Can the same thing be done in large data sets? What difference does it make if the model is trained based on a person who's 41 years old with a creatinine of 1.31 and a 40.2-year-old with a creatinine of 1.28? Why not tell the system to sort of quasi-randomize real data?
Shah: That is actually what we do on our campus. We are amongst the few sites, not the only site, but amongst the few sites where de-identified data are available for research very broadly to anyone in the school of medicine. There is a blanket IRB [institutional review board]. You do have to click a data attestation saying, thou shall not misuse the data, you will not resell it, all of that stuff. It's a legally-binding agreement.

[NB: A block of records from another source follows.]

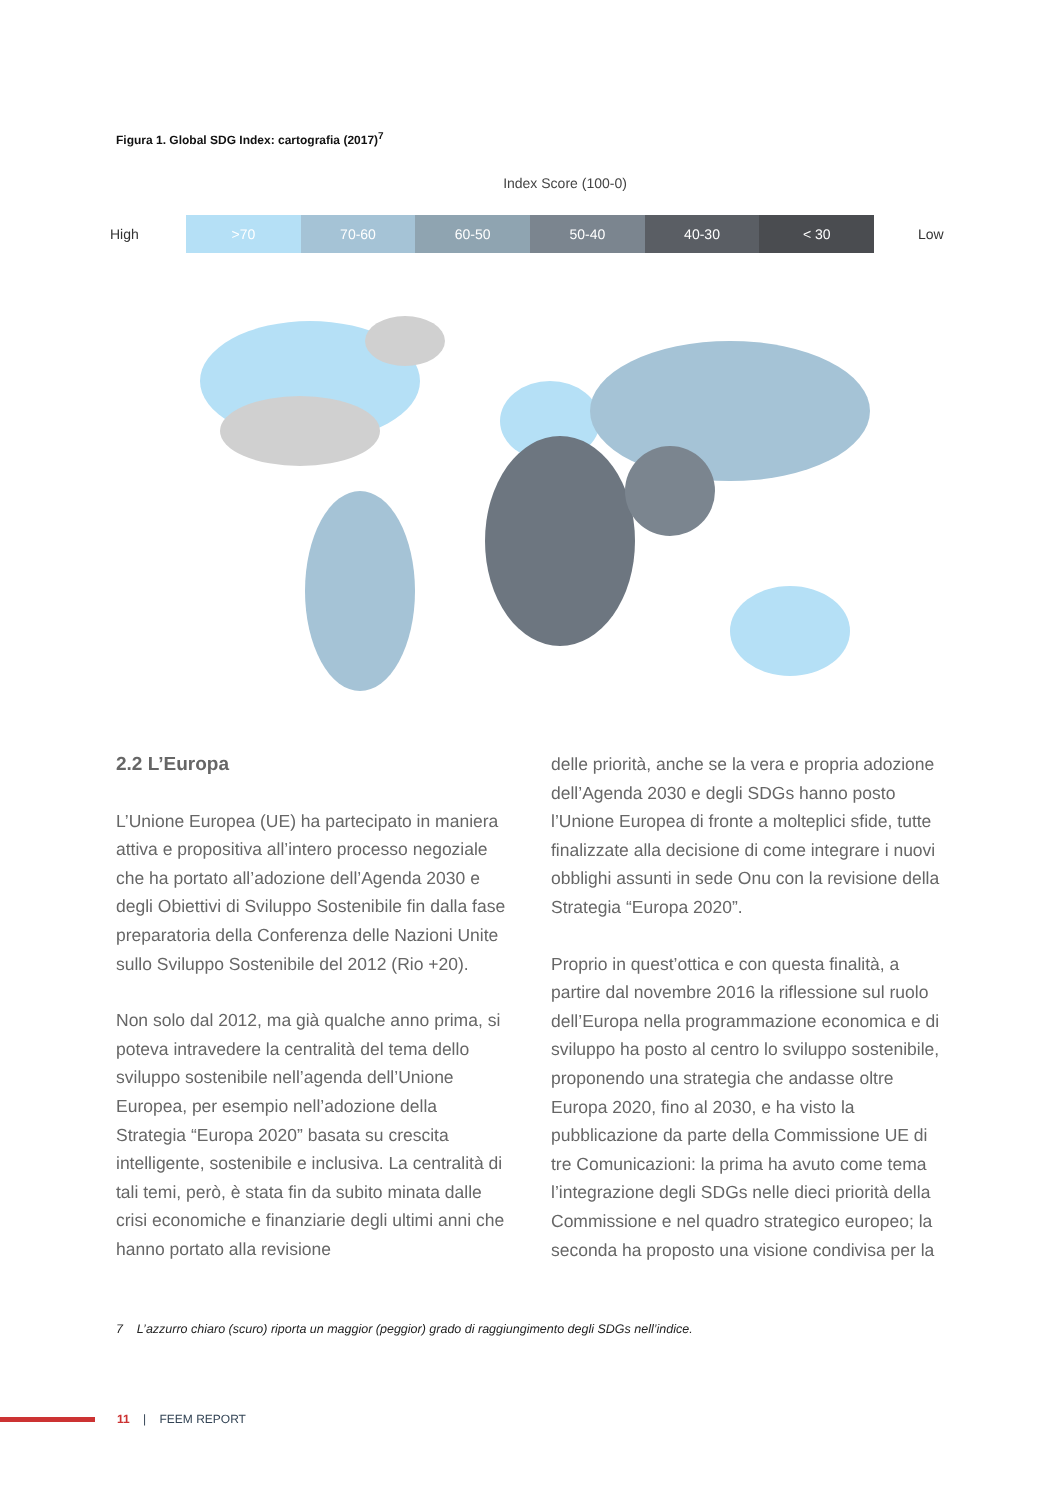Figura 1. Global SDG Index: cartografia (2017)<sup>7</sup>
Index Score (100-0)
High
>70 70-60 60-50 50-40 40-30 < 30
Low
2.2 L’Europa
L’Unione Europea (UE) ha partecipato in maniera attiva e propositiva all’intero processo negoziale che ha portato all’adozione dell’Agenda 2030 e degli Obiettivi di Sviluppo Sostenibile fin dalla fase preparatoria della Conferenza delle Nazioni Unite sullo Sviluppo Sostenibile del 2012 (Rio +20).
Non solo dal 2012, ma già qualche anno prima, si poteva intravedere la centralità del tema dello sviluppo sostenibile nell’agenda dell’Unione Europea, per esempio nell’adozione della Strategia “Europa 2020” basata su crescita intelligente, sostenibile e inclusiva. La centralità di tali temi, però, è stata fin da subito minata dalle crisi economiche e finanziarie degli ultimi anni che hanno portato alla revisione
delle priorità, anche se la vera e propria adozione dell’Agenda 2030 e degli SDGs hanno posto l’Unione Europea di fronte a molteplici sfide, tutte finalizzate alla decisione di come integrare i nuovi obblighi assunti in sede Onu con la revisione della Strategia “Europa 2020”.
Proprio in quest’ottica e con questa finalità, a partire dal novembre 2016 la riflessione sul ruolo dell’Europa nella programmazione economica e di sviluppo ha posto al centro lo sviluppo sostenibile, proponendo una strategia che andasse oltre Europa 2020, fino al 2030, e ha visto la pubblicazione da parte della Commissione UE di tre Comunicazioni: la prima ha avuto come tema l’integrazione degli SDGs nelle dieci priorità della Commissione e nel quadro strategico europeo; la seconda ha proposto una visione condivisa per la
7 L’azzurro chiaro (scuro) riporta un maggior (peggior) grado di raggiungimento degli SDGs nell’indice.
11 | FEEM REPORT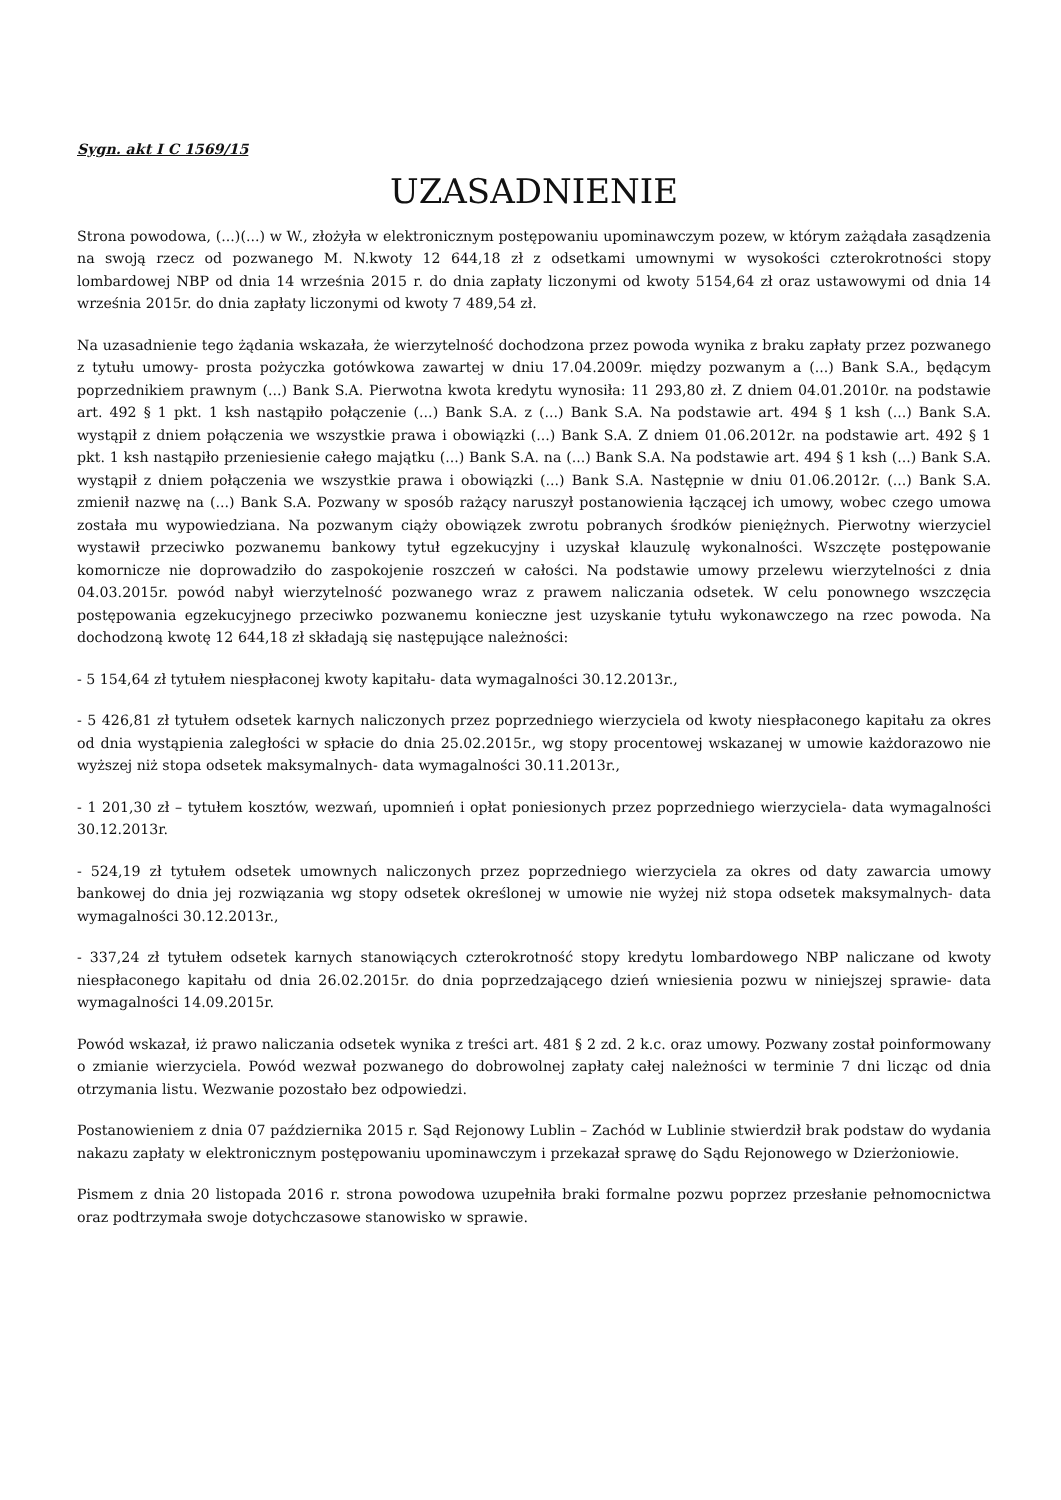Sygn. akt I C 1569/15
UZASADNIENIE
Strona powodowa, (...)(...) w W., złożyła w elektronicznym postępowaniu upominawczym pozew, w którym zażądała zasądzenia na swoją rzecz od pozwanego M. N.kwoty 12 644,18 zł z odsetkami umownymi w wysokości czterokrotności stopy lombardowej NBP od dnia 14 września 2015 r. do dnia zapłaty liczonymi od kwoty 5154,64 zł oraz ustawowymi od dnia 14 września 2015r. do dnia zapłaty liczonymi od kwoty 7 489,54 zł.
Na uzasadnienie tego żądania wskazała, że wierzytelność dochodzona przez powoda wynika z braku zapłaty przez pozwanego z tytułu umowy- prosta pożyczka gotówkowa zawartej w dniu 17.04.2009r. między pozwanym a (...) Bank S.A., będącym poprzednikiem prawnym (...) Bank S.A. Pierwotna kwota kredytu wynosiła: 11 293,80 zł. Z dniem 04.01.2010r. na podstawie art. 492 § 1 pkt. 1 ksh nastąpiło połączenie (...) Bank S.A. z (...) Bank S.A. Na podstawie art. 494 § 1 ksh (...) Bank S.A. wystąpił z dniem połączenia we wszystkie prawa i obowiązki (...) Bank S.A. Z dniem 01.06.2012r. na podstawie art. 492 § 1 pkt. 1 ksh nastąpiło przeniesienie całego majątku (...) Bank S.A. na (...) Bank S.A. Na podstawie art. 494 § 1 ksh (...) Bank S.A. wystąpił z dniem połączenia we wszystkie prawa i obowiązki (...) Bank S.A. Następnie w dniu 01.06.2012r. (...) Bank S.A. zmienił nazwę na (...) Bank S.A. Pozwany w sposób rażący naruszył postanowienia łączącej ich umowy, wobec czego umowa została mu wypowiedziana. Na pozwanym ciąży obowiązek zwrotu pobranych środków pieniężnych. Pierwotny wierzyciel wystawił przeciwko pozwanemu bankowy tytuł egzekucyjny i uzyskał klauzulę wykonalności. Wszczęte postępowanie komornicze nie doprowadziło do zaspokojenie roszczeń w całości. Na podstawie umowy przelewu wierzytelności z dnia 04.03.2015r. powód nabył wierzytelność pozwanego wraz z prawem naliczania odsetek. W celu ponownego wszczęcia postępowania egzekucyjnego przeciwko pozwanemu konieczne jest uzyskanie tytułu wykonawczego na rzec powoda. Na dochodzoną kwotę 12 644,18 zł składają się następujące należności:
- 5 154,64 zł tytułem niespłaconej kwoty kapitału- data wymagalności 30.12.2013r.,
- 5 426,81 zł tytułem odsetek karnych naliczonych przez poprzedniego wierzyciela od kwoty niespłaconego kapitału za okres od dnia wystąpienia zaległości w spłacie do dnia 25.02.2015r., wg stopy procentowej wskazanej w umowie każdorazowo nie wyższej niż stopa odsetek maksymalnych- data wymagalności 30.11.2013r.,
- 1 201,30 zł – tytułem kosztów, wezwań, upomnień i opłat poniesionych przez poprzedniego wierzyciela- data wymagalności 30.12.2013r.
- 524,19 zł tytułem odsetek umownych naliczonych przez poprzedniego wierzyciela za okres od daty zawarcia umowy bankowej do dnia jej rozwiązania wg stopy odsetek określonej w umowie nie wyżej niż stopa odsetek maksymalnych- data wymagalności 30.12.2013r.,
- 337,24 zł tytułem odsetek karnych stanowiących czterokrotność stopy kredytu lombardowego NBP naliczane od kwoty niespłaconego kapitału od dnia 26.02.2015r. do dnia poprzedzającego dzień wniesienia pozwu w niniejszej sprawie- data wymagalności 14.09.2015r.
Powód wskazał, iż prawo naliczania odsetek wynika z treści art. 481 § 2 zd. 2 k.c. oraz umowy. Pozwany został poinformowany o zmianie wierzyciela. Powód wezwał pozwanego do dobrowolnej zapłaty całej należności w terminie 7 dni licząc od dnia otrzymania listu. Wezwanie pozostało bez odpowiedzi.
Postanowieniem z dnia 07 października 2015 r. Sąd Rejonowy Lublin – Zachód w Lublinie stwierdził brak podstaw do wydania nakazu zapłaty w elektronicznym postępowaniu upominawczym i przekazał sprawę do Sądu Rejonowego w Dzierżoniowie.
Pismem z dnia 20 listopada 2016 r. strona powodowa uzupełniła braki formalne pozwu poprzez przesłanie pełnomocnictwa oraz podtrzymała swoje dotychczasowe stanowisko w sprawie.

But any student, any fellow, any resident, postdoc can get complete de-identified data warehouse access, where we've jittered the dates, we've redacted the names, we've done hiding-in-plain-sight where we replace a real name with a fake name. I've tried finding myself and I can't find myself, but in aggregate we can learn the exact kind of thing we would learn from identified data.
So absolutely, that is one way to do it. [It's] probably something we can do immediately, but it doesn't really meet the -- I can't share those data, right? I can't give it to you.
For example, given our institutional policies, even though from a legal standpoint they're de-identified, I can't put them on the internet. That's where the security part comes in. After all these tricks are done, we still need ways of securely sharing so that we can learn from millions of records.
Faust: Alright. Well, this is an extraordinarily exciting time for this. I'm really grateful that you're on the frontline of making sure that we do it right. Dr. Shah, thanks for joining us today.
Shah: Oh, absolutely. Thanks for having me.